Need help explaining inference results on different GPUs with DS6.3

dj118 · November 13, 2023, 10:52pm

Please provide complete information as applicable to your setup.

• Hardware Platform (Jetson / GPU) GPU
• DeepStream Version DS 6.3
• JetPack Version (valid for Jetson only) N/a
• TensorRT Version 8.5.3
• NVIDIA GPU Driver Version (valid for GPU only) 535.129.03
**• Issue Type( questions, new requirements, bugs)**bugs
**• How to reproduce the issue ? (This is for bugs. Including which sample app is using, the configuration files content, the command line used and other details for reproducing)**Docker container on multiple GPUs, compare detection results (4090, 4080, 3090)
• Requirement details( This is for new requirement. Including the module name-for which plugin or for which sample application, the function description) same results across GPUs

We ran a model using FP16 precision on a RTX 4090, RTX 4080, and a RTX 3090. The results differed widely between the GPUs in terms of detections. The models were the exact same, as were the video, drivers, cuda version, and software inside the docker container (compiled on the target machine). The results are as follows:

RTX 4080: 1456 detections
RTX 3090: 1010 detections

We understand that different GPUs and GPU generations handle precisions differently; however, we do not expect that difference to broach a 50% discrepancy in detection count. Could you please explain why this may have happened? This is paramount to our ability to benchmark our models for production readiness.

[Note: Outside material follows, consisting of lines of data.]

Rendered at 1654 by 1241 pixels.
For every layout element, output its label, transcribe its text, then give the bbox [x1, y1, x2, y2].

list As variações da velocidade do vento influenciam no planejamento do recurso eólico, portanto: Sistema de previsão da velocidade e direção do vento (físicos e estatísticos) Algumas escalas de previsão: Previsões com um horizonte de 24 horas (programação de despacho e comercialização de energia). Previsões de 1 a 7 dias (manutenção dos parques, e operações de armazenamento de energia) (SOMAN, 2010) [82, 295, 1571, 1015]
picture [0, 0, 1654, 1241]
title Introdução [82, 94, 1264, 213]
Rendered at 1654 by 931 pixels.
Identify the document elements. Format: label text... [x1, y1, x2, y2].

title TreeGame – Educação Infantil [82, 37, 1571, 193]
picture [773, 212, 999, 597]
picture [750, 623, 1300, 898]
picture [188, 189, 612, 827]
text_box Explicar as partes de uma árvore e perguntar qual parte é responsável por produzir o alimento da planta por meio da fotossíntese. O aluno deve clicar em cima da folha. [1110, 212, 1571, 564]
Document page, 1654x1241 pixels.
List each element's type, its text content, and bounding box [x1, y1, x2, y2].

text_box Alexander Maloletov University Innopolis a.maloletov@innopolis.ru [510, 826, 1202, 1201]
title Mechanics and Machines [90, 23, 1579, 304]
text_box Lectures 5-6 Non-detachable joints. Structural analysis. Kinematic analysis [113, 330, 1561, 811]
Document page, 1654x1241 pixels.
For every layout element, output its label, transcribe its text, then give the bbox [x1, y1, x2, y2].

This not the first time that Deepstream/TensorRT has proved to be non-deterministic. Any additional information you could provide would be helpful.

Fiona.Chen · November 14, 2023, 6:51am

We will investigate the differences.

Fiona.Chen · November 22, 2023, 7:32am

Can you share us the model and test pipeline you are using for us to check the differences?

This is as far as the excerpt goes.